INFORMATION SHOWN –
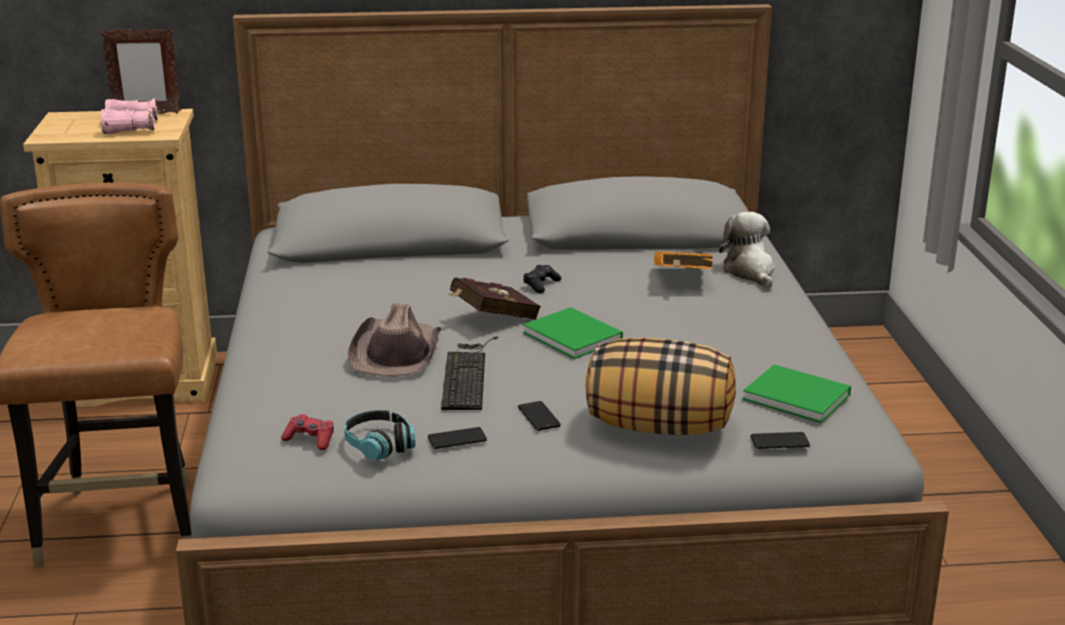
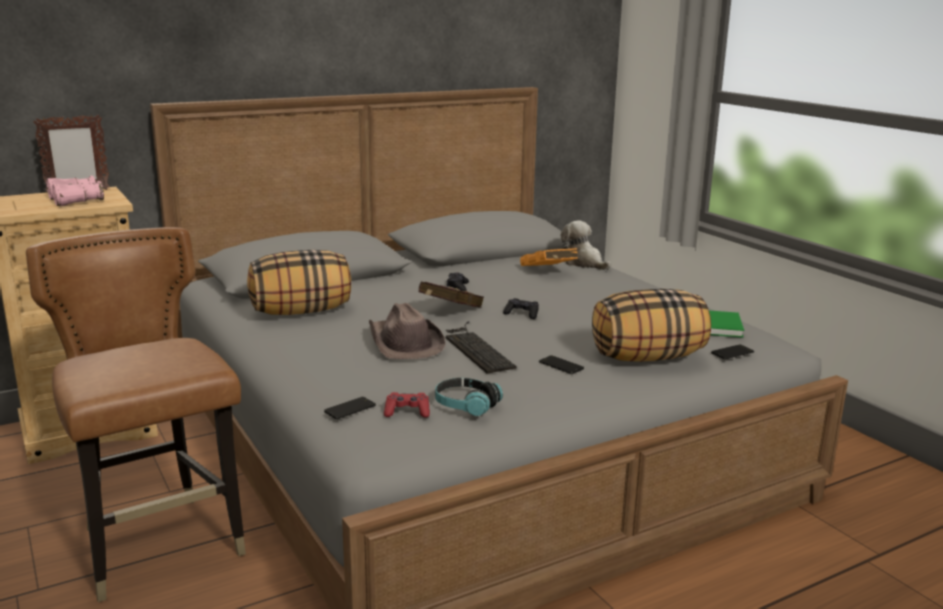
camera: 25 degrees left, 5 degrees down
(332, 290) = (301, 311): none -> pillow
(457, 439) = (521, 390): phone -> phone (350, 409)
(574, 337) = (522, 314): green book -> black game controller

DIRECTIONS FOR THIS TASK – Copy every line of the data exactly as written, excluding the pictures.

RESULT BELOW –
camera: 25 degrees left, 5 degrees down
(332, 290) = (301, 311): none -> pillow
(457, 439) = (521, 390): phone -> phone (350, 409)
(574, 337) = (522, 314): green book -> black game controller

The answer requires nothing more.